### DIRECTIONS
Of the lines listed below, return exactly those that run from the line containing "Neuroimage 115, 117-137." through the line containing "Neuropsychol 21(5), 413-420.", both included.
Start of Block
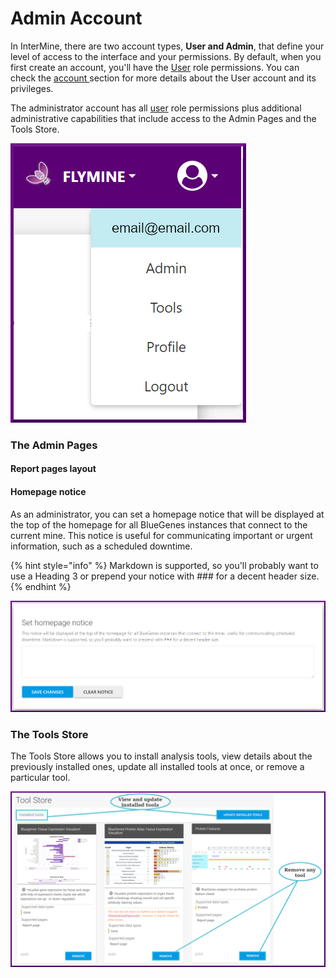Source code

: # Admin Account

In InterMine, there are two account types, **User and Admin**, that define your level of access to the interface and your permissions. By default, when you first create an account, you'll have the [User](account.md) role permissions. You can check the [account ](account.md)section for more details about the User account and its privileges. 

The administrator account has all [user](account.md) role permissions plus additional administrative capabilities that include access to the Admin Pages and the Tools Store. 

![](../../.gitbook/assets/admin-menu-updated.png)

### The Admin Pages

#### Report pages layout

#### Homepage notice

As an administrator, you can set a homepage notice that will be displayed at the top of the homepage for all BlueGenes instances that connect to the current mine. This notice is useful for communicating important or urgent information, such as a scheduled downtime. 

{% hint style="info" %}
Markdown is supported, so you'll probably want to use a Heading 3 or prepend your notice with \#\#\# for a decent header size.
{% endhint %}

![](../../.gitbook/assets/homepage-notice.png)

### The Tools Store

The Tools Store allows you to install analysis tools, view details about the previously installed ones, update all installed tools at once, or remove a particular tool. 

![](../../.gitbook/assets/tools-store-updated.png)

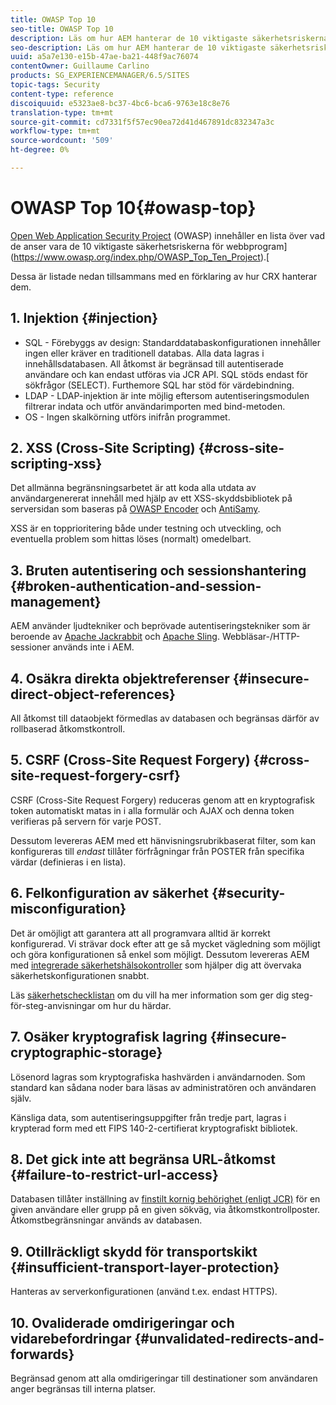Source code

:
 ```yaml
---
title: OWASP Top 10
seo-title: OWASP Top 10
description: Läs om hur AEM hanterar de 10 viktigaste säkerhetsriskerna i OWASP.
seo-description: Läs om hur AEM hanterar de 10 viktigaste säkerhetsriskerna i OWASP.
uuid: a5a7e130-e15b-47ae-ba21-448f9ac76074
contentOwner: Guillaume Carlino
products: SG_EXPERIENCEMANAGER/6.5/SITES
topic-tags: Security
content-type: reference
discoiquuid: e5323ae8-bc37-4bc6-bca6-9763e18c8e76
translation-type: tm+mt
source-git-commit: cd7331f5f57ec90ea72d41d467891dc832347a3c
workflow-type: tm+mt
source-wordcount: '509'
ht-degree: 0%

---
```



# OWASP Top 10{#owasp-top}

[Open Web Application Security Project](https://www.owasp.org) (OWASP) innehåller en lista över vad de anser vara de 10 viktigaste säkerhetsriskerna för webbprogram](https://www.owasp.org/index.php/OWASP_Top_Ten_Project).[

Dessa är listade nedan tillsammans med en förklaring av hur CRX hanterar dem.

## 1. Injektion {#injection}

* SQL - Förebyggs av design: Standarddatabaskonfigurationen innehåller ingen eller kräver en traditionell databas. Alla data lagras i innehållsdatabasen. All åtkomst är begränsad till autentiserade användare och kan endast utföras via JCR API. SQL stöds endast för sökfrågor (SELECT). Furthemore SQL har stöd för värdebindning.
* LDAP - LDAP-injektion är inte möjlig eftersom autentiseringsmodulen filtrerar indata och utför användarimporten med bind-metoden.
* OS - Ingen skalkörning utförs inifrån programmet.

## 2. XSS (Cross-Site Scripting) {#cross-site-scripting-xss}

Det allmänna begränsningsarbetet är att koda alla utdata av användargenererat innehåll med hjälp av ett XSS-skyddsbibliotek på serversidan som baseras på [OWASP Encoder](https://www.owasp.org/index.php/OWASP_Java_Encoder_Project) och [AntiSamy](https://www.owasp.org/index.php/Category:OWASP_AntiSamy_Project).

XSS är en topprioritering både under testning och utveckling, och eventuella problem som hittas löses (normalt) omedelbart.

## 3. Bruten autentisering och sessionshantering {#broken-authentication-and-session-management}

AEM använder ljudtekniker och beprövade autentiseringstekniker som är beroende av [Apache Jackrabbit](https://jackrabbit.apache.org/) och [Apache Sling](https://sling.apache.org/). Webbläsar-/HTTP-sessioner används inte i AEM.

## 4. Osäkra direkta objektreferenser {#insecure-direct-object-references}

All åtkomst till dataobjekt förmedlas av databasen och begränsas därför av rollbaserad åtkomstkontroll.

## 5. CSRF (Cross-Site Request Forgery) {#cross-site-request-forgery-csrf}

CSRF (Cross-Site Request Forgery) reduceras genom att en kryptografisk token automatiskt matas in i alla formulär och AJAX och denna token verifieras på servern för varje POST.

Dessutom levereras AEM med ett hänvisningsrubrikbaserat filter, som kan konfigureras till *endast* tillåter förfrågningar från POSTER från specifika värdar (definieras i en lista).

## 6. Felkonfiguration av säkerhet {#security-misconfiguration}

Det är omöjligt att garantera att all programvara alltid är korrekt konfigurerad. Vi strävar dock efter att ge så mycket vägledning som möjligt och göra konfigurationen så enkel som möjligt. Dessutom levereras AEM med [integrerade säkerhetshälsokontroller](/help/sites-administering/operations-dashboard.md) som hjälper dig att övervaka säkerhetskonfigurationen snabbt.

Läs [säkerhetschecklistan](/help/sites-administering/security-checklist.md) om du vill ha mer information som ger dig steg-för-steg-anvisningar om hur du härdar.

## 7. Osäker kryptografisk lagring {#insecure-cryptographic-storage}

Lösenord lagras som kryptografiska hashvärden i användarnoden. Som standard kan sådana noder bara läsas av administratören och användaren själv.

Känsliga data, som autentiseringsuppgifter från tredje part, lagras i krypterad form med ett FIPS 140-2-certifierat kryptografiskt bibliotek.

## 8. Det gick inte att begränsa URL-åtkomst {#failure-to-restrict-url-access}

Databasen tillåter inställning av [finstilt kornig behörighet (enligt JCR)](https://docs.adobe.com/content/docs/en/spec/jcr/2.0/16_Access_Control_Management.html) för en given användare eller grupp på en given sökväg, via åtkomstkontrollposter. Åtkomstbegränsningar används av databasen.

## 9. Otillräckligt skydd för transportskikt {#insufficient-transport-layer-protection}

Hanteras av serverkonfigurationen (använd t.ex. endast HTTPS).

## 10. Ovaliderade omdirigeringar och vidarebefordringar {#unvalidated-redirects-and-forwards}

Begränsad genom att alla omdirigeringar till destinationer som användaren anger begränsas till interna platser.

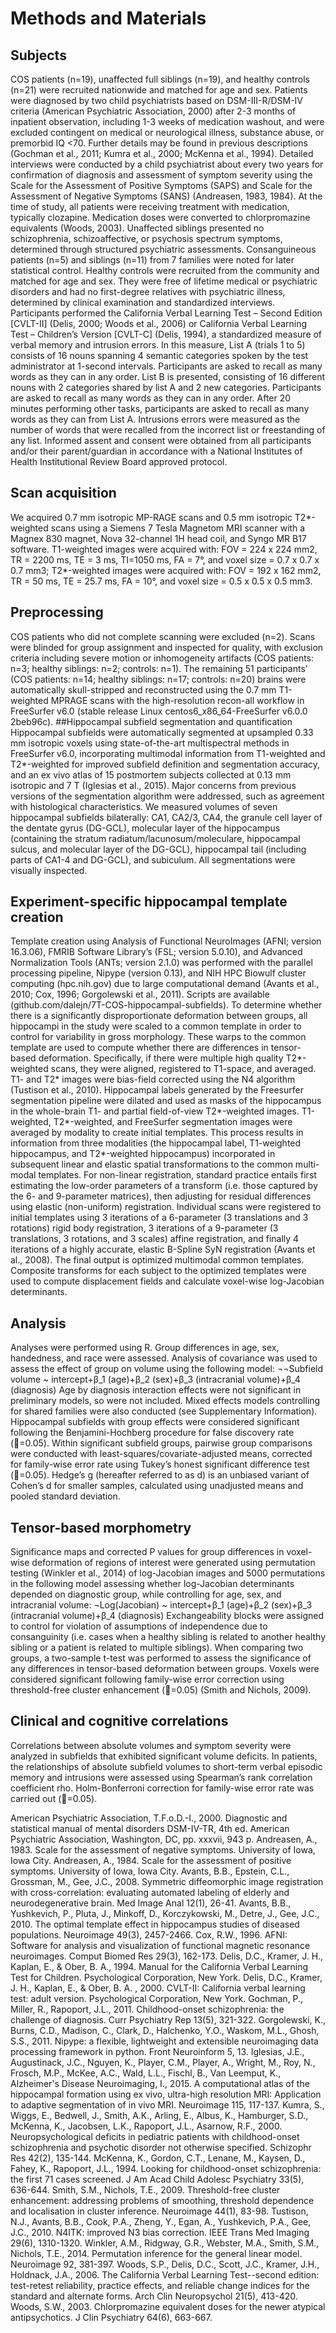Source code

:# Methods and Materials
## Subjects
COS patients (n=19), unaffected full siblings (n=19), and healthy controls (n=21) were recruited nationwide and matched for age and sex. Patients were diagnosed by two child psychiatrists based on DSM-III-R/DSM-IV criteria (American Psychiatric Association, 2000) after 2-3 months of inpatient observation, including 1-3 weeks of medication washout, and were excluded contingent on medical or neurological illness, substance abuse, or premorbid IQ <70. Further details may be found in previous descriptions (Gochman et al., 2011; Kumra et al., 2000; McKenna et al., 1994). Detailed interviews were conducted by a child psychiatrist about every two years for confirmation of diagnosis and assessment of symptom severity using the Scale for the Assessment of Positive Symptoms (SAPS) and Scale for the Assessment of Negative Symptoms (SANS) (Andreasen, 1983, 1984). At the time of study, all patients were receiving treatment with medication, typically clozapine. Medication doses were converted to chlorpromazine equivalents (Woods, 2003). Unaffected siblings presented no schizophrenia, schizoaffective, or psychosis spectrum symptoms, determined through structured psychiatric assessments. Consanguineous patients (n=5) and siblings (n=11) from 7 families were noted for later statistical control. Healthy controls were recruited from the community and matched for age and sex. They were free of lifetime medical or psychiatric disorders and had no first-degree relatives with psychiatric illness, determined by clinical examination and standardized interviews. Participants performed the California Verbal Learning Test – Second Edition [CVLT-II] (Delis, 2000; Woods et al., 2006) or California Verbal Learning Test – Children’s Version [CVLT-C] (Delis, 1994), a standardized measure of verbal memory and intrusion errors. In this measure, List A (trials 1 to 5) consists of 16 nouns spanning 4 semantic categories spoken by the test administrator at 1-second intervals. Participants are asked to recall as many words as they can in any order. List B is presented, consisting of 16 different nouns with 2 categories shared by list A and 2 new categories. Participants are asked to recall as many words as they can in any order. After 20 minutes performing other tasks, participants are asked to recall as many words as they can from List A. Intrusions errors were measured as the number of words that were recalled from the incorrect list or freestanding of any list. Informed assent and consent were obtained from all participants and/or their parent/guardian in accordance with a National Institutes of Health Institutional Review Board approved protocol. 
## Scan acquisition
We acquired 0.7 mm isotropic MP-RAGE scans and 0.5 mm isotropic T2*-weighted scans using a Siemens 7 Tesla Magnetom MRI scanner with a Magnex 830 magnet, Nova 32-channel 1H head coil, and Syngo MR B17 software. T1-weighted images were acquired with: FOV = 224 x 224 mm2, TR = 2200 ms, TE = 3 ms, TI=1050 ms, FA = 7°, and voxel size = 0.7 x 0.7 x 0.7 mm3; T2*-weighted images were acquired with: FOV = 192 x 162 mm2, TR = 50 ms, TE = 25.7 ms, FA = 10°, and voxel size = 0.5 x 0.5 x 0.5 mm3.
## Preprocessing
COS patients who did not complete scanning were excluded (n=2). Scans were blinded for group assignment and inspected for quality, with exclusion criteria including severe motion or inhomogeneity artifacts (COS patients: n=3; healthy siblings: n=2; controls: n=1). The remaining 51 participants’ (COS patients: n=14; healthy siblings: n=17; controls: n=20) brains were automatically skull-stripped and reconstructed using the 0.7 mm T1-weighted MPRAGE scans with the high-resolution recon-all workflow in FreeSurfer v6.0 (stable release Linux centos6_x86_64-FreeSurfer v6.0.0 2beb96c).
##Hippocampal subfield segmentation and quantification
Hippocampal subfields were automatically segmented at upsampled 0.33 mm isotropic voxels using state-of-the-art multispectral methods in FreeSurfer v6.0, incorporating multimodal information from T1-weighted and T2*-weighted for improved subfield definition and segmentation accuracy, and an ex vivo atlas of 15 postmortem subjects collected at 0.13 mm isotropic and 7 T (Iglesias et al., 2015). Major concerns from previous versions of the segmentation algorithm were addressed, such as agreement with histological characteristics. We measured volumes of seven hippocampal subfields bilaterally: CA1, CA2/3, CA4, the granule cell layer of the dentate gyrus (DG-GCL), molecular layer of the hippocampus (containing the stratum radiatum/lacunosum/moleculare, hippocampal sulcus, and molecular layer of the DG-GCL), hippocampal tail (including parts of CA1-4 and DG-GCL), and subiculum. All segmentations were visually inspected.
## Experiment-specific hippocampal template creation
Template creation using Analysis of Functional NeuroImages (AFNI; version 16.3.06), FMRIB Software Library’s (FSL; version 5.0.10), and Advanced Normalization Tools (ANTs; version 2.1.0) was performed with the parallel processing pipeline, Nipype (version 0.13), and NIH HPC Biowulf cluster computing (hpc.nih.gov) due to large computational demand (Avants et al., 2010; Cox, 1996; Gorgolewski et al., 2011). Scripts are available (github.com/dalejn/7T-COS-hippocampal-subfields). 
To determine whether there is a significantly disproportionate deformation between groups, all hippocampi in the study were scaled to a common template in order to control for variability in gross morphology. These warps to the common template are used to compute whether there are differences in tensor-based deformation. Specifically, if there were multiple high quality T2*-weighted scans, they were aligned, registered to T1-space, and averaged. T1- and T2* images were bias-field corrected using the N4 algorithm (Tustison et al., 2010). Hippocampal labels generated by the Freesurfer segmentation pipeline were dilated and used as masks of the hippocampus in the whole-brain T1- and partial field-of-view T2*-weighted images. T1-weighted, T2*-weighted, and FreeSurfer segmentation images were averaged by modality to create initial templates. This process results in information from three modalities (the hippocampal label, T1-weighted hippocampus, and T2*-weighted hippocampus) incorporated in subsequent linear and elastic spatial transformations to the common multi-modal templates. For non-linear registration, standard practice entails first estimating the low-order parameters of a transform (i.e. those captured by the 6- and 9-parameter matrices), then adjusting for residual differences using elastic (non-uniform) registration. Individual scans were registered to initial templates using 3 iterations of a 6-parameter (3 translations and 3 rotations) rigid body registration, 3 iterations of a 9-parameter (3 translations, 3 rotations, and 3 scales) affine registration, and finally 4 iterations of a highly accurate, elastic B-Spline SyN registration (Avants et al., 2008). The final output is optimized multimodal common templates. Composite transforms for each subject to the optimized templates were used to compute displacement fields and calculate voxel-wise log-Jacobian determinants.
## Analysis
Analyses were performed using R. Group differences in age, sex, handedness, and race were assessed. Analysis of covariance was used to assess the effect of group on volume using the following model:
¬¬Subfield volume ~ intercept+β_1 (age)+β_2 (sex)+β_3 (intracranial volume)+β_4 (diagnosis)
Age by diagnosis interaction effects were not significant in preliminary models, so were not included. Mixed effects models controlling for shared families were also conducted (see Supplementary Information). Hippocampal subfields with group effects were considered significant following the Benjamini-Hochberg procedure for false discovery rate (=0.05). Within significant subfield groups, pairwise group comparisons were conducted with least-squares/covariate-adjusted means, corrected for family-wise error rate using Tukey’s honest significant difference test (=0.05). Hedge’s g (hereafter referred to as d) is an unbiased variant of Cohen’s d for smaller samples, calculated using unadjusted means and pooled standard deviation. 
## Tensor-based morphometry
Significance maps and corrected P values for group differences in voxel-wise deformation of regions of interest were generated using permutation testing (Winkler et al., 2014) of log-Jacobian images and 5000 permutations in the following model assessing whether log-Jacobian determinants depended on diagnostic group, while controlling for age, sex, and intracranial volume: 
¬Log⁡(Jacobian) ~ intercept+β_1 (age)+β_2 (sex)+β_3 (intracranial volume)+β_4 (diagnosis)
Exchangeability blocks were assigned to control for violation of assumptions of independence due to consanguinity (i.e. cases when a healthy sibling is related to another healthy sibling or a patient is related to multiple siblings). When comparing two groups, a two-sample t-test was performed to assess the significance of any differences in tensor-based deformation between groups. Voxels were considered significant following family-wise error correction using threshold-free cluster enhancement (=0.05) (Smith and Nichols, 2009).
## Clinical and cognitive correlations
Correlations between absolute volumes and symptom severity were analyzed in subfields that exhibited significant volume deficits. In patients, the relationships of absolute subfield volumes to short-term verbal episodic memory and intrusions were assessed using Spearman’s rank correlation coefficient rho. Holm-Bonferroni correction for family-wise error rate was carried out (=0.05).

American Psychiatric Association, T.F.o.D.-I., 2000. Diagnostic and statistical manual of mental disorders
DSM-IV-TR, 4th ed. American Psychiatric Association, Washington, DC, pp. xxxvii, 943 p.
Andreasen, A., 1983. Scale for the assessment of negative symptoms. University of Iowa, Iowa City.
Andreasen, A., 1984. Scale for the assessment of positive symptoms. University of Iowa, Iowa City.
Avants, B.B., Epstein, C.L., Grossman, M., Gee, J.C., 2008. Symmetric diffeomorphic image registration with cross-correlation: evaluating automated labeling of elderly and neurodegenerative brain. Med Image Anal 12(1), 26-41.
Avants, B.B., Yushkevich, P., Pluta, J., Minkoff, D., Korczykowski, M., Detre, J., Gee, J.C., 2010. The optimal template effect in hippocampus studies of diseased populations. Neuroimage 49(3), 2457-2466.
Cox, R.W., 1996. AFNI: Software for analysis and visualization of functional magnetic resonance neuroimages. Comput Biomed Res 29(3), 162-173.
Delis, D.C., Kramer, J. H., Kaplan, E., & Ober, B. A., 1994. Manual for the California Verbal Learning Test for Children. Psychological Corporation, New York.
Delis, D.C., Kramer, J. H., Kaplan, E., & Ober, B. A. , 2000. CVLT-II: California verbal learning test: adult version. Psychological Corporation, New York.
Gochman, P., Miller, R., Rapoport, J.L., 2011. Childhood-onset schizophrenia: the challenge of diagnosis. Curr Psychiatry Rep 13(5), 321-322.
Gorgolewski, K., Burns, C.D., Madison, C., Clark, D., Halchenko, Y.O., Waskom, M.L., Ghosh, S.S., 2011. Nipype: a flexible, lightweight and extensible neuroimaging data processing framework in python. Front Neuroinform 5, 13.
Iglesias, J.E., Augustinack, J.C., Nguyen, K., Player, C.M., Player, A., Wright, M., Roy, N., Frosch, M.P., McKee, A.C., Wald, L.L., Fischl, B., Van Leemput, K., Alzheimer's Disease Neuroimaging, I., 2015. A computational atlas of the hippocampal formation using ex vivo, ultra-high resolution MRI: Application to adaptive segmentation of in vivo MRI. Neuroimage 115, 117-137.
Kumra, S., Wiggs, E., Bedwell, J., Smith, A.K., Arling, E., Albus, K., Hamburger, S.D., McKenna, K., Jacobsen, L.K., Rapoport, J.L., Asarnow, R.F., 2000. Neuropsychological deficits in pediatric patients with childhood-onset schizophrenia and psychotic disorder not otherwise specified. Schizophr Res 42(2), 135-144.
McKenna, K., Gordon, C.T., Lenane, M., Kaysen, D., Fahey, K., Rapoport, J.L., 1994. Looking for childhood-onset schizophrenia: the first 71 cases screened. J Am Acad Child Adolesc Psychiatry 33(5), 636-644.
Smith, S.M., Nichols, T.E., 2009. Threshold-free cluster enhancement: addressing problems of smoothing, threshold dependence and localisation in cluster inference. Neuroimage 44(1), 83-98.
Tustison, N.J., Avants, B.B., Cook, P.A., Zheng, Y., Egan, A., Yushkevich, P.A., Gee, J.C., 2010. N4ITK: improved N3 bias correction. IEEE Trans Med Imaging 29(6), 1310-1320.
Winkler, A.M., Ridgway, G.R., Webster, M.A., Smith, S.M., Nichols, T.E., 2014. Permutation inference for the general linear model. Neuroimage 92, 381-397.
Woods, S.P., Delis, D.C., Scott, J.C., Kramer, J.H., Holdnack, J.A., 2006. The California Verbal Learning Test--second edition: test-retest reliability, practice effects, and reliable change indices for the standard and alternate forms. Arch Clin Neuropsychol 21(5), 413-420.
Woods, S.W., 2003. Chlorpromazine equivalent doses for the newer atypical antipsychotics. J Clin Psychiatry 64(6), 663-667.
End of Block
### TASK OUTPUT
Iglesias, J.E., Augustinack, J.C., Nguyen, K., Player, C.M., Player, A., Wright, M., Roy, N., Frosch, M.P., McKee, A.C., Wald, L.L., Fischl, B., Van Leemput, K., Alzheimer's Disease Neuroimaging, I., 2015. A computational atlas of the hippocampal formation using ex vivo, ultra-high resolution MRI: Application to adaptive segmentation of in vivo MRI. Neuroimage 115, 117-137.
Kumra, S., Wiggs, E., Bedwell, J., Smith, A.K., Arling, E., Albus, K., Hamburger, S.D., McKenna, K., Jacobsen, L.K., Rapoport, J.L., Asarnow, R.F., 2000. Neuropsychological deficits in pediatric patients with childhood-onset schizophrenia and psychotic disorder not otherwise specified. Schizophr Res 42(2), 135-144.
McKenna, K., Gordon, C.T., Lenane, M., Kaysen, D., Fahey, K., Rapoport, J.L., 1994. Looking for childhood-onset schizophrenia: the first 71 cases screened. J Am Acad Child Adolesc Psychiatry 33(5), 636-644.
Smith, S.M., Nichols, T.E., 2009. Threshold-free cluster enhancement: addressing problems of smoothing, threshold dependence and localisation in cluster inference. Neuroimage 44(1), 83-98.
Tustison, N.J., Avants, B.B., Cook, P.A., Zheng, Y., Egan, A., Yushkevich, P.A., Gee, J.C., 2010. N4ITK: improved N3 bias correction. IEEE Trans Med Imaging 29(6), 1310-1320.
Winkler, A.M., Ridgway, G.R., Webster, M.A., Smith, S.M., Nichols, T.E., 2014. Permutation inference for the general linear model. Neuroimage 92, 381-397.
Woods, S.P., Delis, D.C., Scott, J.C., Kramer, J.H., Holdnack, J.A., 2006. The California Verbal Learning Test--second edition: test-retest reliability, practice effects, and reliable change indices for the standard and alternate forms. Arch Clin Neuropsychol 21(5), 413-420.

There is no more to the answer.